Taiwanese comedian, host and actor

Kuo Tzu-chien (郭子乾 (Koeh Chú-khiân); born March 14, 1964) is a Taiwanese comedian, host and actor.

== Personal life ==
Kuo is married with a son. His first marriage in 1995 lasted only 3 months.

Former Mayor of Hsinchu City Lin Junq-tzer is his older cousin.

In 2012, Kuo launched a claim for 460 million won in compensation against the Ramada Hotel and Suites Seoul in Namdaemun
after he suffered hot water burns from a defective electric kettle which bottom part was already broken before he checked into the hotel. He was on a holiday trip in Seoul with his wife and son in January 2012 when the incident happened. His claim was subsequently dismissed by the Seoul Central District Court in August 2013. In reaction, Kuo initiated a series of protests with a number of Taiwanese television personalities and filed a petition to the Taiwan Human Rights Association that had garnered 10,000 signatures.

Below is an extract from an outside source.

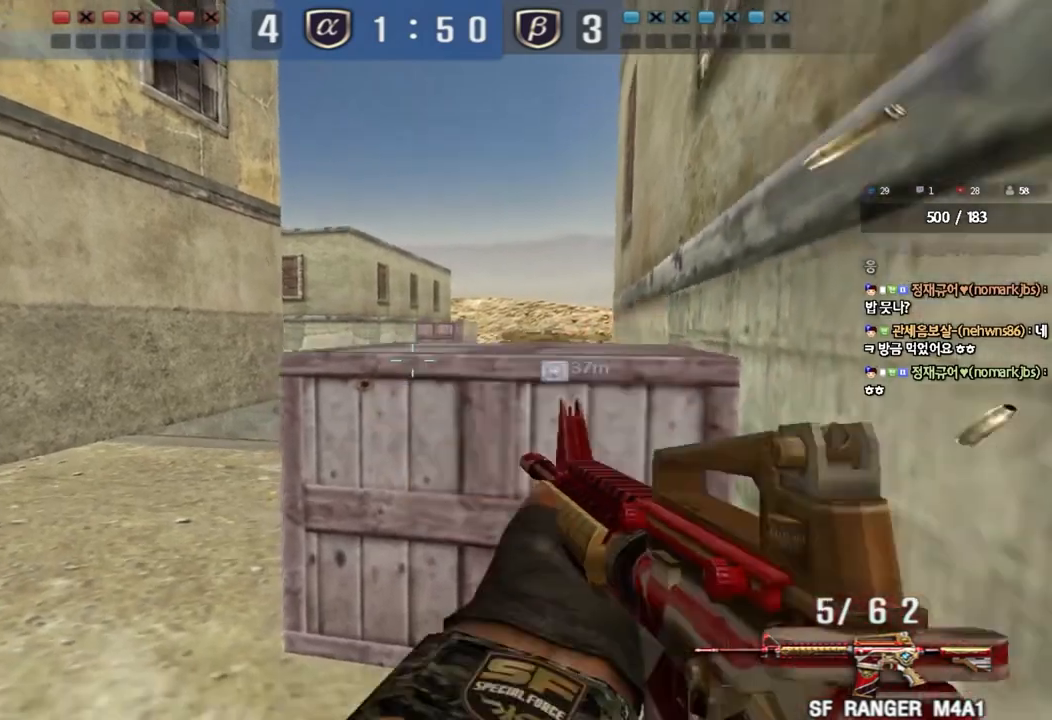
{"keys": ["ctrl"], "events": [[67, "r", "up"], [117, "ctrl", "up"], [483, "ctrl", "down"]]}
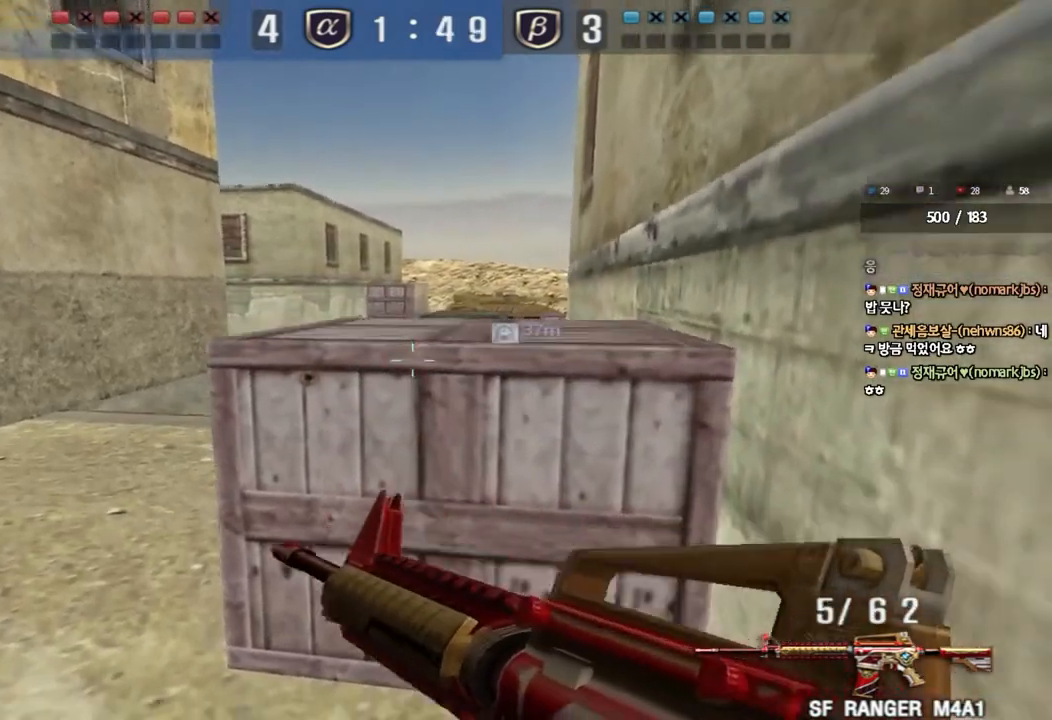
{"keys": [], "events": [[100, "ctrl", "up"]]}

In 2015, the actress Chiang Tsu-ping played Kuo Tzu-chien's daughter in the eight-o'clock drama "Love You Unconditionally." In the scene, Kuo Tzu-chien was supposed to slap Chiang Tsu-ping, but he apparently miscontrolled the force, causing a mild concussion and inner ear imbalance in Chiang Tsu-ping, forcing her to rest for a year. However, Chiang Tsu-ping still suffered from residual health problems. Not only could she never exercise again, she sometimes felt shaky while sitting at home. At her worst, she couldn't even squat or run, which was undoubtedly a huge blow.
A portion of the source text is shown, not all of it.